My first reaction to the death of George McGovern, 90, was “this was a good and principled man of honor, rock solid to the end.” Then I recalled how McGovern was always great in front of a mike — he always had his facts down and his patter was always sharp. Then I remembered the comfort after briefly chatting with him in ’05 when he attended a Laemmle’s Music Hall screening of Stephen Vittoria‘s One Bright Shining Moment: The Forgotten Summer of George McGovern.

McGovern, then 83, “seemed to be in excellent health — tanned, trim — and he told the crowd he wants to live to be at least 100,” I wrote. “He needs that much time, he said, to accomplish all his goals, which include doing what he can to eliminate hunger in third-world countries.”

Here’s the piece in its entirety:

Every now and then you need to take a break from all the Hollywood crap, and I got a really nice one last Saturday from an encounter with former U.S. Senator and 1972 Democratic Presidential candidate George McGovern. In so doing I felt an emotion that I haven’t had much contact with lately. I felt a kind of familial love.

The occasion was an early-Saturday-evening showing at Laemmle’s Music Hall of Stephen Vittoria‘s One Bright Shining Moment: The Forgotten Summer of George McGovern, which I’ve been trying to catch since last July or so, when I happened to see a poster for it in the lobby of Manhattan’s Quad Cinema.

I’ve always admired McGovern, the longtime South Dakota liberal who’s mainly known for his honorable but catastrophic run against President Richard Nixon. Hurt by a campaign that was chaotically managed and also unlucky, McGovern got less than 40% of the vote and took only two states, Massachusetts and the District of Columbia.


Stephen Vittoria, director of One Brief Shining Moment, and George McGovern in lobby of Laemmle’s Music Hall — Saturday, 11.19, 8:23 pm.

I’ve long respected McGovern for having theoretically guided the last plain-spoken, genuinely liberal Democratic Presidential campaign. But my affection has mainly been about a long-held feeling that profound currents of decency and compassion run within him.

It sure felt that way as he spoke to a middle-aged crowd that had just seen Vittoria’s film around 7:30 pm, and later as he posed for photos and signed autographs and whatnot in front of the theatre on Wilshire Blvd.

He’s been the World Food Program’s first global ambassador on hunger since ’01, and before that served as U.S. ambassador to the U.N. Food and Agriculture Agencies, based in Rome, Italy, from ’98 to ’01.

He said that his favorite line in Vittoria’s doc is when Gloria Steinem says that looking back on the ’72 campaign, the McGovern loyalists have a lot more to be proud of than do the supporters of Nixon’s campaign, who have all that Watergate-related skullduggery to contend with.

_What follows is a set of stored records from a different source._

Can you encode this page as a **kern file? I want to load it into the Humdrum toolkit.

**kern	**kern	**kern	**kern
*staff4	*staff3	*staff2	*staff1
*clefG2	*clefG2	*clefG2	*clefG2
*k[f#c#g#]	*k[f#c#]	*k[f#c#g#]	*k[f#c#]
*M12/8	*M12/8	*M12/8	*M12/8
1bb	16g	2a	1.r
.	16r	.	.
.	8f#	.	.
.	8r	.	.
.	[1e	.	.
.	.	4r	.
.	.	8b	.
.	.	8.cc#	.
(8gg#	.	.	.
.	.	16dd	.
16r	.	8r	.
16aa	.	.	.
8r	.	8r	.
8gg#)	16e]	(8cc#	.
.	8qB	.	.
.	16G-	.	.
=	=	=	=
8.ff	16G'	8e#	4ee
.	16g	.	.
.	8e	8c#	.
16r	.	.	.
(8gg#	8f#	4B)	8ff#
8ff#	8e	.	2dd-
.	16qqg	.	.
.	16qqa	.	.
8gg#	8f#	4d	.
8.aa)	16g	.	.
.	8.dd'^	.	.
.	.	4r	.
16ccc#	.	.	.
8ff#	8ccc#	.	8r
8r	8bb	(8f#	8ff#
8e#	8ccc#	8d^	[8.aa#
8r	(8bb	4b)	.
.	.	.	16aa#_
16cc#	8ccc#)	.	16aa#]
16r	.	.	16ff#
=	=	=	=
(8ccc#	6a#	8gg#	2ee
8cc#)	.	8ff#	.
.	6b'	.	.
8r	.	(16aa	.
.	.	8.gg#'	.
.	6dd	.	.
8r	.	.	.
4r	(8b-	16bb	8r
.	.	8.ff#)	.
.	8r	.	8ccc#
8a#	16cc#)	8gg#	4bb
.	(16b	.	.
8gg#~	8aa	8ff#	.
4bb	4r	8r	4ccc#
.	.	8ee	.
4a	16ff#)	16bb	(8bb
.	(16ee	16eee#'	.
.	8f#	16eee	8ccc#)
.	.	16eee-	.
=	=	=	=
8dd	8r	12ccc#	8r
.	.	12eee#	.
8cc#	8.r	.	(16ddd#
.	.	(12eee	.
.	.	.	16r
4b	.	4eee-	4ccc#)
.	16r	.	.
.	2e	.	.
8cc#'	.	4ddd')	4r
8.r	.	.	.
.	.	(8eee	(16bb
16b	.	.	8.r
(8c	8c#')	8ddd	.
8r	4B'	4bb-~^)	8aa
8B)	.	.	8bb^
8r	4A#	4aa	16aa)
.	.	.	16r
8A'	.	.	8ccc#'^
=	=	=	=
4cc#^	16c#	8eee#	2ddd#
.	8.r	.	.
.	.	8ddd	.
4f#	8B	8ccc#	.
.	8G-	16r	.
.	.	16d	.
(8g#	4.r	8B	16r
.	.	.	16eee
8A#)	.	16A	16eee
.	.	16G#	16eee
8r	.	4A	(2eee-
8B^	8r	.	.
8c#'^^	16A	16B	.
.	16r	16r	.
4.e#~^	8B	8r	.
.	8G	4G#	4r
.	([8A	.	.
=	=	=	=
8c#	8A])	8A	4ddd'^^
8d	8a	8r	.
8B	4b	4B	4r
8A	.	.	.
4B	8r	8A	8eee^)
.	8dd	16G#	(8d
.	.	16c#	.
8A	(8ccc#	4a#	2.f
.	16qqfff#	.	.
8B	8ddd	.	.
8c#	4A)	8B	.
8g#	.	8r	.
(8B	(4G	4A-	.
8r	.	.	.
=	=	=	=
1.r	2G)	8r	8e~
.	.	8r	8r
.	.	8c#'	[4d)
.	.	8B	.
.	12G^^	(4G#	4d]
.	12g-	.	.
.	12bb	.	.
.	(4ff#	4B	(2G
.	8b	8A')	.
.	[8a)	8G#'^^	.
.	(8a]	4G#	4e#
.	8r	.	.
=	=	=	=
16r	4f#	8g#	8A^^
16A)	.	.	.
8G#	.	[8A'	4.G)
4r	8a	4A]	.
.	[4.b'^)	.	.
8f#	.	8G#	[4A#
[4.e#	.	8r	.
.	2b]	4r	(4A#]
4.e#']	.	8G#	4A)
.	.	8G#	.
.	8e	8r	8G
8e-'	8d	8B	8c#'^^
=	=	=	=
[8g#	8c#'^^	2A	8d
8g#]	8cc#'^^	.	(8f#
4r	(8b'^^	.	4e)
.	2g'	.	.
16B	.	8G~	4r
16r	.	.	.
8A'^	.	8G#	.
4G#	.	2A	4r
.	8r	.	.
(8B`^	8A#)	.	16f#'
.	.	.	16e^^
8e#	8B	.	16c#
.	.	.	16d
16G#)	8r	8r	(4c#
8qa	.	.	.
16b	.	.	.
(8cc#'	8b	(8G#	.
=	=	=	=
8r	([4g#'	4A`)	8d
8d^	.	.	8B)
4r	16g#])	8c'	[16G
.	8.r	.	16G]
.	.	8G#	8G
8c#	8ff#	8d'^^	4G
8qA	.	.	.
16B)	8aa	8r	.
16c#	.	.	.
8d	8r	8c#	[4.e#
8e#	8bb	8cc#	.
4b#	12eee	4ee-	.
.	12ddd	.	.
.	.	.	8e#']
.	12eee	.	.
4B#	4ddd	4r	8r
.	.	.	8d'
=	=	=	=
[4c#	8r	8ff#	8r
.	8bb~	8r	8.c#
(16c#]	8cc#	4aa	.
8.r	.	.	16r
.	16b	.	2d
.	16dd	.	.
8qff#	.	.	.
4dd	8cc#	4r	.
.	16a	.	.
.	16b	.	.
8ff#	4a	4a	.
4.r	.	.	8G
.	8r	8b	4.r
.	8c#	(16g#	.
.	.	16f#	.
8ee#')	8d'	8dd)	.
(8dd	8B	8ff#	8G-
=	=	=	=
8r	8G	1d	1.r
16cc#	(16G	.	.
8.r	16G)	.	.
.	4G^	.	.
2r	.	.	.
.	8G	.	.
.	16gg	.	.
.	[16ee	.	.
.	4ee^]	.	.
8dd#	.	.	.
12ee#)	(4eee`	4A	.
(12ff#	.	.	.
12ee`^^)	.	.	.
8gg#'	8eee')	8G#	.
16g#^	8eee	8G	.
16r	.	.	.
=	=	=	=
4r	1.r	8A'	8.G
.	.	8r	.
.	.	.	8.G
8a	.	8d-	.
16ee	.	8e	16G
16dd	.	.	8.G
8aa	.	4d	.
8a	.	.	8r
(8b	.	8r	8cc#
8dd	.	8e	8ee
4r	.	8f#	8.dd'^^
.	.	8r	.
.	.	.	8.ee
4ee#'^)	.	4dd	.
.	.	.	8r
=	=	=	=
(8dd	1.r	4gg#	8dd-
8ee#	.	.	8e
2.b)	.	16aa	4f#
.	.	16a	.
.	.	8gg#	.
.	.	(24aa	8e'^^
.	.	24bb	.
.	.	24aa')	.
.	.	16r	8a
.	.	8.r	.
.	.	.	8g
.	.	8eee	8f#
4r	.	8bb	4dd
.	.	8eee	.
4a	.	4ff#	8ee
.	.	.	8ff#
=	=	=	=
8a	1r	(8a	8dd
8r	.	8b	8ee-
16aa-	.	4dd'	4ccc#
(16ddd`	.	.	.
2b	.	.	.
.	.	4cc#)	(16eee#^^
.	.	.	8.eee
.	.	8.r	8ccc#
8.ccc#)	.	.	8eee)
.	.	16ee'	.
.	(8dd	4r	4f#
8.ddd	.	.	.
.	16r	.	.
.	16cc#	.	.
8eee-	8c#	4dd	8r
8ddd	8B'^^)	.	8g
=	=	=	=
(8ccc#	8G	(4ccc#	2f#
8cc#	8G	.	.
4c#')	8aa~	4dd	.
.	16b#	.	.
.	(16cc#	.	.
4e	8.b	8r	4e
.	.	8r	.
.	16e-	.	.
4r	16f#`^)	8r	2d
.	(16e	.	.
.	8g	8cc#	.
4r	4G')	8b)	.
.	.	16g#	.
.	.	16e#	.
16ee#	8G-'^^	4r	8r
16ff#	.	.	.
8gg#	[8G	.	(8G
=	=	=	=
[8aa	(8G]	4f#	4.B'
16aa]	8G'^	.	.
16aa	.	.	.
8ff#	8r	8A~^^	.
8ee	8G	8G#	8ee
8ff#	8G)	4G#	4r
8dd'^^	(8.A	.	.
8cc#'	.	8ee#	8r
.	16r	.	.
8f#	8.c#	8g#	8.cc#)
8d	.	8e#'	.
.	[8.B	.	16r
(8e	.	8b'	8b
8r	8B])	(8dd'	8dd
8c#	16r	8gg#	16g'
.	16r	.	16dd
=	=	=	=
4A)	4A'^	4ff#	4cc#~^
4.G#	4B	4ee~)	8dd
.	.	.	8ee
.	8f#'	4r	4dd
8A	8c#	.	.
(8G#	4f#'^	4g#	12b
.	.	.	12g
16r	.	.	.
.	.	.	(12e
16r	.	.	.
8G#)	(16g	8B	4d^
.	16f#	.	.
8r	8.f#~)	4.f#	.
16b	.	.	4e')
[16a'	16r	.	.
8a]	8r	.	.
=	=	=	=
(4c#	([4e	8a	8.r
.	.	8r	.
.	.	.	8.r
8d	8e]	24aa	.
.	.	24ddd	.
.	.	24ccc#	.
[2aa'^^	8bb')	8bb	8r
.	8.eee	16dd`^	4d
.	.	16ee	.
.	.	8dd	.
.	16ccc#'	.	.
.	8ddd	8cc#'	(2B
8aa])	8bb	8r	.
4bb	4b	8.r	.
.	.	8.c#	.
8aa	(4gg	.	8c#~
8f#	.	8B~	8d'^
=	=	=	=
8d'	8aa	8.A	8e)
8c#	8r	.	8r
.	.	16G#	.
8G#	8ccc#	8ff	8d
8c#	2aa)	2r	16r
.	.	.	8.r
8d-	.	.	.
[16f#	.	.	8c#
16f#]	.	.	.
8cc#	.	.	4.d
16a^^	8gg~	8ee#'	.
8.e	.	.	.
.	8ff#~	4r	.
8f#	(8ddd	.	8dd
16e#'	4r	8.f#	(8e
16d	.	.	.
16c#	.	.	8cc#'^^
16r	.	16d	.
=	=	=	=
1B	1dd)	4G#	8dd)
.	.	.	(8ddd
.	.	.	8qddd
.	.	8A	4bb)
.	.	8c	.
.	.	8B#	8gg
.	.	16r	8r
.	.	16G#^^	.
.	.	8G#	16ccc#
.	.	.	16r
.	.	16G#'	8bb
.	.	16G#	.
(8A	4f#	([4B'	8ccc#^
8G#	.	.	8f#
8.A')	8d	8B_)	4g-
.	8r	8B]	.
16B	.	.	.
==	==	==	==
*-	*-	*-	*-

Salon‘s Andrew O’Hehir recently wrote than “when the long lens of history finally focuses on McGovern’s contentious era, he’ll appear in the main text, named as a prophet, while Nixon will be a twisted king consigned to the footnotes.”

But when asked last Saturday evening what he thinks about the George Bush, McGovern said he’d rather have Nixon there.

Nixon, he pointed out, was fairly practical and forward-thinking on domestic issues and the economy. He created the Environmental Protection Agency, advocated gun control, imposed wage and price controls, and believed in a federal health-care system. And he wasn’t indebted to the neocons and their absolutist agendas.

The talking heads in One Bright Shining Moment include McGovern, Steinem, Gore Vidal, Warren Beatty, Howard Zinn, Dick Gregory, Gary Hart, Frank Mankiewicz, Jim Bouton, Rev. Malcolm Boyd and Ron Kovic.

Vittoria’s film is, for my money, a little too admiring, strident and one-sided. I wish he’d talked to some conservatives and maybe even a former enemy or two. It would have given the film some added intrigue without compromising McGovern’s image.

Some liberals still flinch at the memory of the ’72 campaign, but when a man has lasted as long as McGovern has and consistently stood for caring and compassion in public affairs, what’s not to admire? We’re speaking of one of the most steadily principled men to succeed in big-time politics in the 20th Century.


McGovern and admirers on sidewalk in front of Laemmle’s Music Hall on Wilshire near Doheny — Saturday, 11.19, 8:25 pm.

The Village Voice‘s Michael Atkinson has complained that Vittoria’s doc is filled with “exactly the sort of starry-eyed, bullet-spraying hyperbole that drains credibility from any brand of political discourse,” adding that it “may be useful as home-front history, if only it didn’t rant, yowl, and wet its pants so much.”

Still, it’s a good thing to have a film out there that doesn’t just train your attention on who George McGovern really is and was, and what his campaign was all about, but which pays the proper respect.”

If only the yahoos had the wisdom to elect McGovern instead of Nixon 40 years ago. In a pig’s eye.